RECORDS FOR THIS TASK START

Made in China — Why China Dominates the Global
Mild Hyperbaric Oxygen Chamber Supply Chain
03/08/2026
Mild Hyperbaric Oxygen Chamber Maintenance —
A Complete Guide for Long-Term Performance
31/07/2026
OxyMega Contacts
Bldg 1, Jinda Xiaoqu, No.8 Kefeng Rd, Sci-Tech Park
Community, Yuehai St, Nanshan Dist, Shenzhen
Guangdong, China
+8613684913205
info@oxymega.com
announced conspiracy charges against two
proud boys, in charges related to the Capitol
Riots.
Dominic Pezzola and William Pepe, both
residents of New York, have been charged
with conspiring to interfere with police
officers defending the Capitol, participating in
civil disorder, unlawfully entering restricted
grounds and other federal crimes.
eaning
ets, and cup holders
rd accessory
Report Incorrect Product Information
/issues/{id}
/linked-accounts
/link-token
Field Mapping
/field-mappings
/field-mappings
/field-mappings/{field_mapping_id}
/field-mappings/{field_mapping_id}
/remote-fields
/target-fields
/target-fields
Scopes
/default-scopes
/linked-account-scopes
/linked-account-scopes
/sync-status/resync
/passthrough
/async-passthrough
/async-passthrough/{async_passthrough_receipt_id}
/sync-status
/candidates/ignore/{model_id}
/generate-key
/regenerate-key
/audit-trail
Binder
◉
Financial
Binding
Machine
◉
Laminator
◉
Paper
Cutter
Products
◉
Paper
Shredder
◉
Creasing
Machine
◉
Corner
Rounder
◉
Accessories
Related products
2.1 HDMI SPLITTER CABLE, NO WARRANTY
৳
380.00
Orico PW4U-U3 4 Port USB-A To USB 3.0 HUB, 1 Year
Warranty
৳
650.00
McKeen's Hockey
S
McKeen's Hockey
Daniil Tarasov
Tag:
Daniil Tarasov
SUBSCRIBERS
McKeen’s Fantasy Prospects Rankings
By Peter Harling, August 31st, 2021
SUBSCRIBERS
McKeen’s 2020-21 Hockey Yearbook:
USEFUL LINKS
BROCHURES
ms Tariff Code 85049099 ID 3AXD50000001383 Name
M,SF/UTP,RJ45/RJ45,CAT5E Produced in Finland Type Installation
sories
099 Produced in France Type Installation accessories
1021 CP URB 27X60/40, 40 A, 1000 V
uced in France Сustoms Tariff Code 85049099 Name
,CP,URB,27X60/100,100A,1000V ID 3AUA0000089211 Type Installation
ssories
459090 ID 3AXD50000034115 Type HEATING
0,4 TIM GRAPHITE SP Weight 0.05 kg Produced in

RECORDS FOR THIS TASK END

▶ **EXERCISE GOAL**: Where does the string "Hyperbaric" appear in the records above? Return every line that holds it.

▶ **RESPONSE AREA**:
Mild Hyperbaric Oxygen Chamber Supply Chain
Mild Hyperbaric Oxygen Chamber Maintenance —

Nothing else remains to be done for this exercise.